ImportError: No module named _C using whl

lorenzotara · December 5, 2018, 12:05am

Hello everyone,

This is a related issue to this one.
I am trying to use Pytorch with Pyspark.
In order to deploy my model on a large dataset on HDFS I need to add the Pytorch wheel with

sc.addPyFile(torch-0.4.1-cp27-cp27mu-linux_x86_64.zip)

or directly when I submit the spark job with

py-files torch-0.4.1-cp27-cp27mu-linux_x86_64.whl

I don’t have privileges to install Pytorch on the machines of cluster, so I really need to use the whl file.
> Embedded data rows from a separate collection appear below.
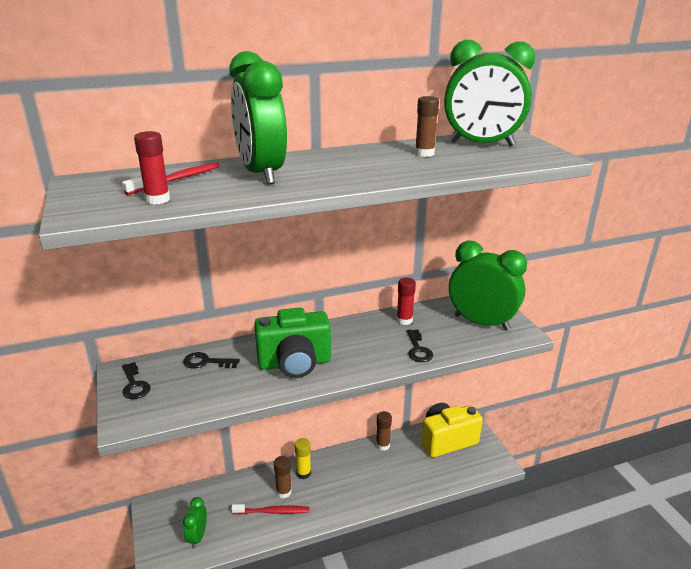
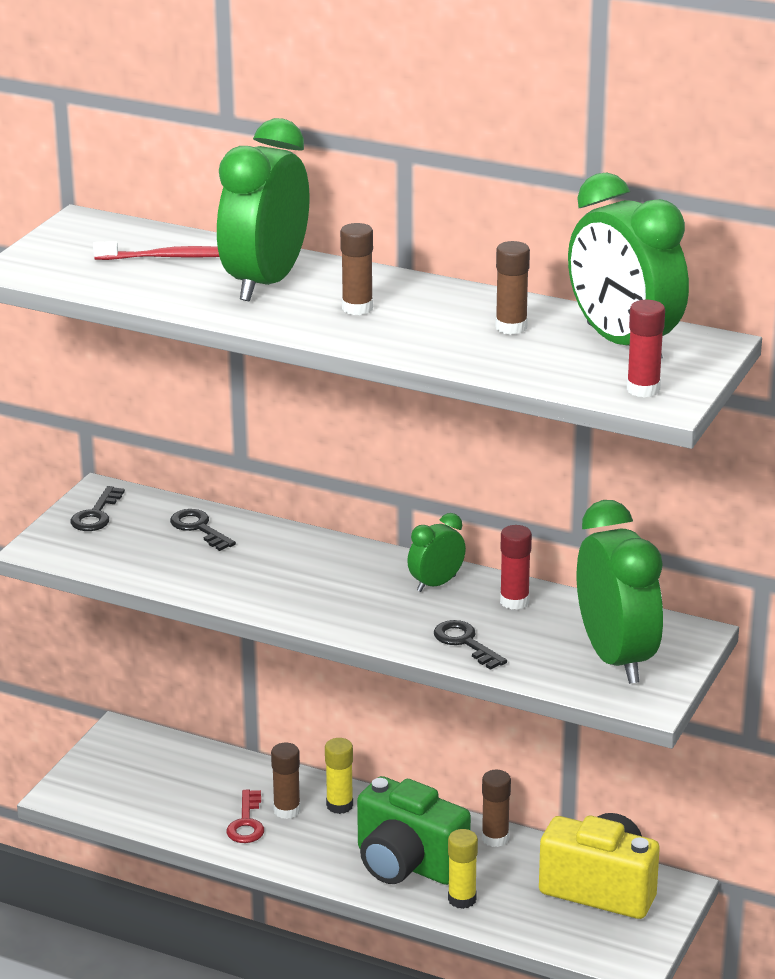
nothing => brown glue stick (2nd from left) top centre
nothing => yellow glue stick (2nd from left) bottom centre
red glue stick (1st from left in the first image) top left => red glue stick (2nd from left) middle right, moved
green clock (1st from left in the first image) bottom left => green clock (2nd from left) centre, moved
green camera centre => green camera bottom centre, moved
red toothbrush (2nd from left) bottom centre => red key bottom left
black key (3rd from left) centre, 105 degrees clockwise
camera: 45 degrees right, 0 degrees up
When I try to import torch, this error happens:
File "/tmp/spark-940d3edb-efdf-4ceb-8955-f1f1e1c59939/userFiles-f88461bb-66de-4d0d-97ad-30a6716c3339/torch-0.4.1-cp27-cp27mu-linux_x86_64.zip/torch/__init__.py", line 80, in <module> ImportError: No module named _C.

I know I should call import torch from another directory than the root one, but in this case I have no clue on how to do it.

Thanks for your help!

albanD · December 5, 2018, 11:17am

I don’t know how pyspark works but it seems it’s not handling our C built modules properly Are libraries like numpy supported properly?
Even without admin rights, you can create a local python virtualenv where you install pytorch. That might be the simplest thing to do here.

lorenzotara · December 5, 2018, 11:50pm

Even creating a local python virtualenv wouldn’t help because in this case I would install it only on the master node, while I need pytorch on each machine that I am using with Pyspark. That’s why I need to send the whl file to each cluster.
Don’t you think that the problem is the same as in here?

suZhuo · December 6, 2018, 2:03am

you can try to uninstall numpy then install numpy+mkl. The download address is https://www.lfd.uci.edu/~gohlke/pythonlibs/#numpy

albanD · December 6, 2018, 10:04am

No the issue was just because he was trying to import torch from the root of the github repo. And there is a torch folder there. And so python was loading this folder instead of the installed torch.